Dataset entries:
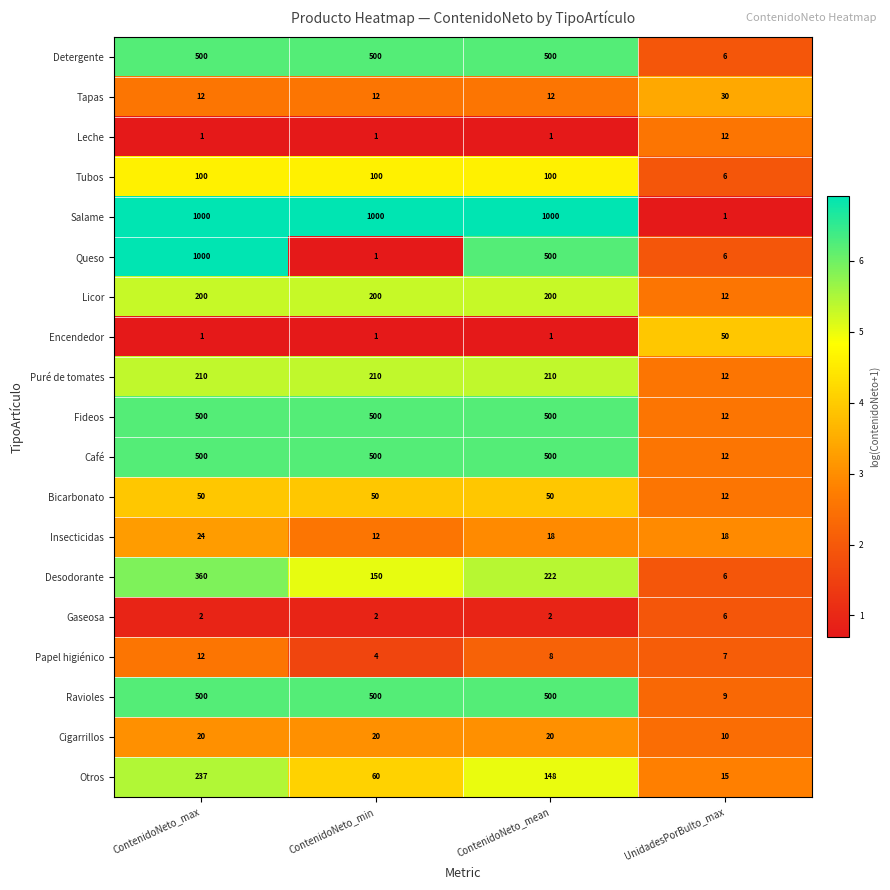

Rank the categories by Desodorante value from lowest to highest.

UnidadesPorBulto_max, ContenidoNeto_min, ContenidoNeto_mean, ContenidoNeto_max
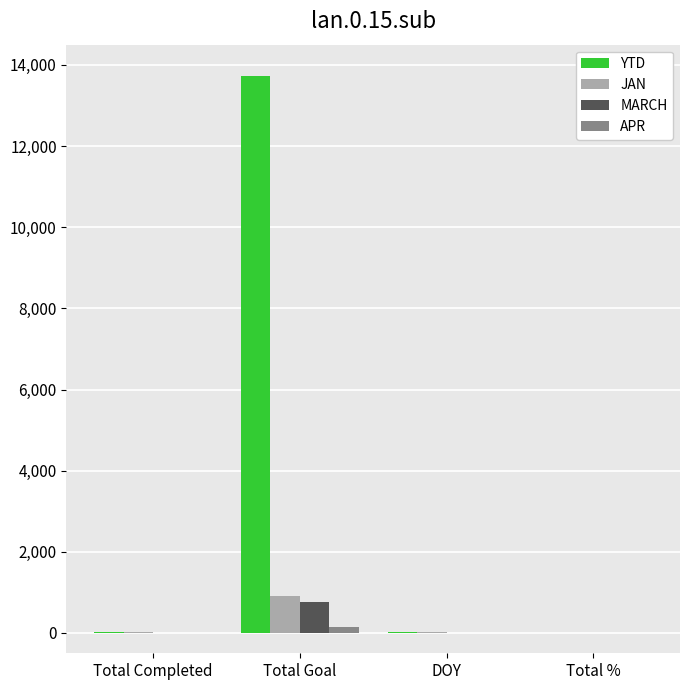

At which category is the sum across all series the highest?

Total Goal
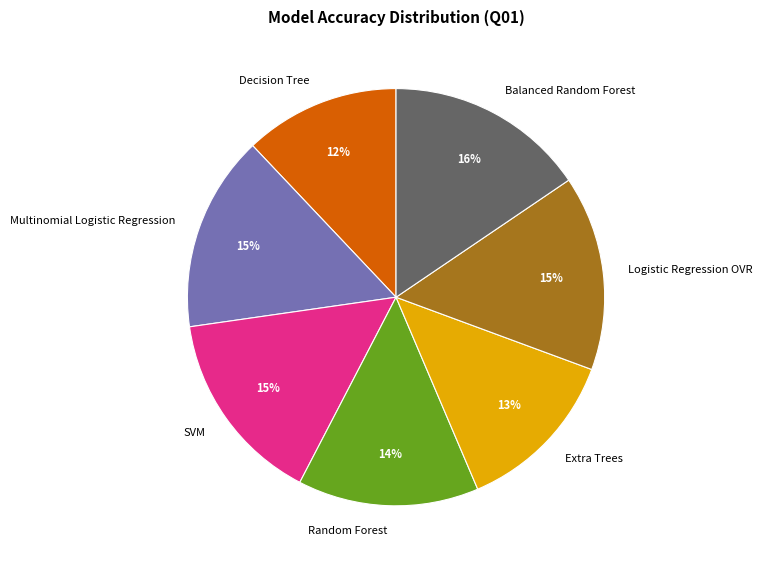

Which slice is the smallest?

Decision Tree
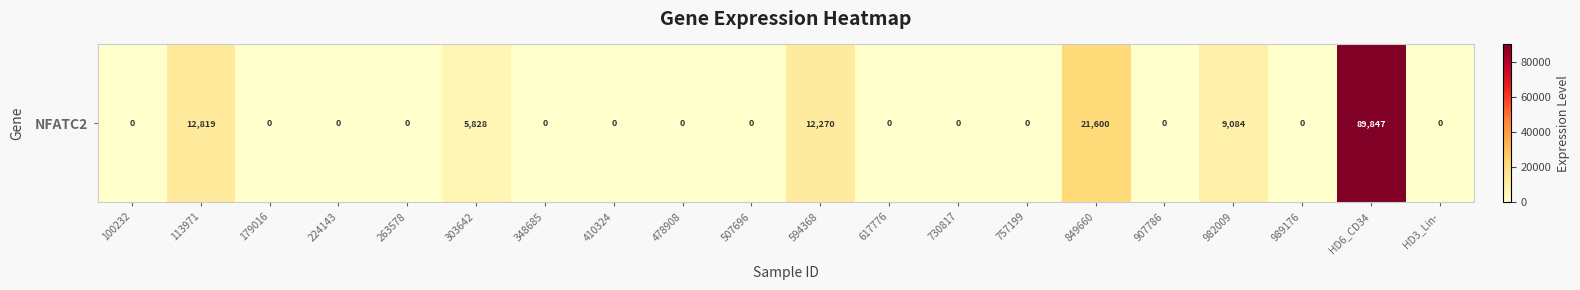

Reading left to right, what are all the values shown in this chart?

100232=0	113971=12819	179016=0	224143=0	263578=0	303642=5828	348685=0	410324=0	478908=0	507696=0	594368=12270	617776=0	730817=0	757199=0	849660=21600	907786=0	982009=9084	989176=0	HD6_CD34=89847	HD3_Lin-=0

- **ACTIVITY**: Which lines of the listing contain the word "highest", with case taken into account? Find them and copy each one.

- **ANSWER SPACE**:
Rank the categories by Desodorante value from lowest to highest.
At which category is the sum across all series the highest?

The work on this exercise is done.